** Start Information supplied **

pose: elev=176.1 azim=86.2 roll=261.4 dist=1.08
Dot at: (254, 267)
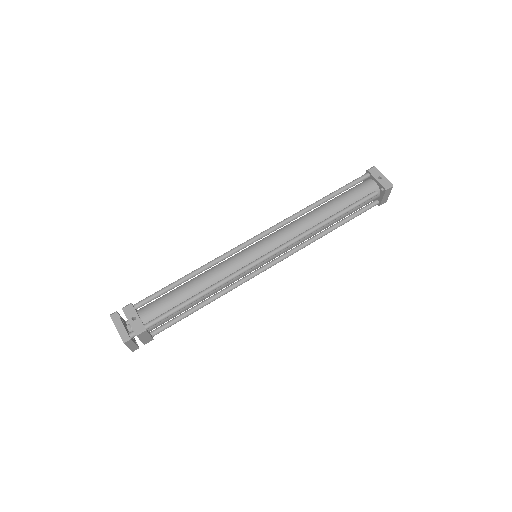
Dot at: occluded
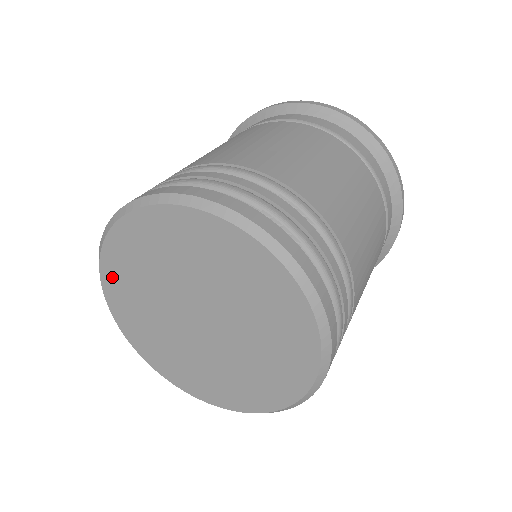
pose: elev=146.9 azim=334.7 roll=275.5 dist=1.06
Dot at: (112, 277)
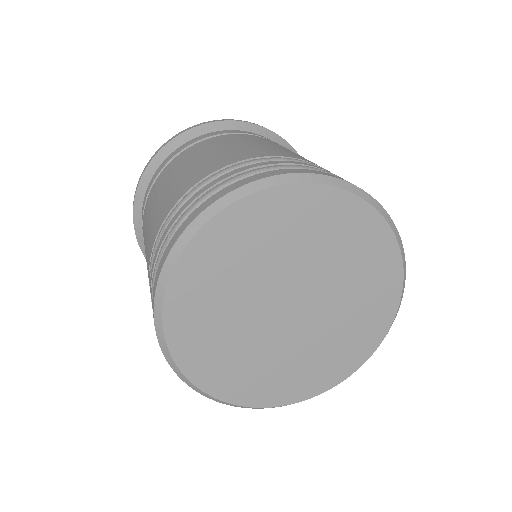
Dot at: (184, 342)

** End Information supplied **

* Stated exercise
Rewrite the records above, changing every "pose" to "camera" and keeping everything else the same. Leave out the pictures.

* Written response
camera: elev=176.1 azim=86.2 roll=261.4 dist=1.08
Dot at: (254, 267)
Dot at: occluded
camera: elev=146.9 azim=334.7 roll=275.5 dist=1.06
Dot at: (112, 277)
Dot at: (184, 342)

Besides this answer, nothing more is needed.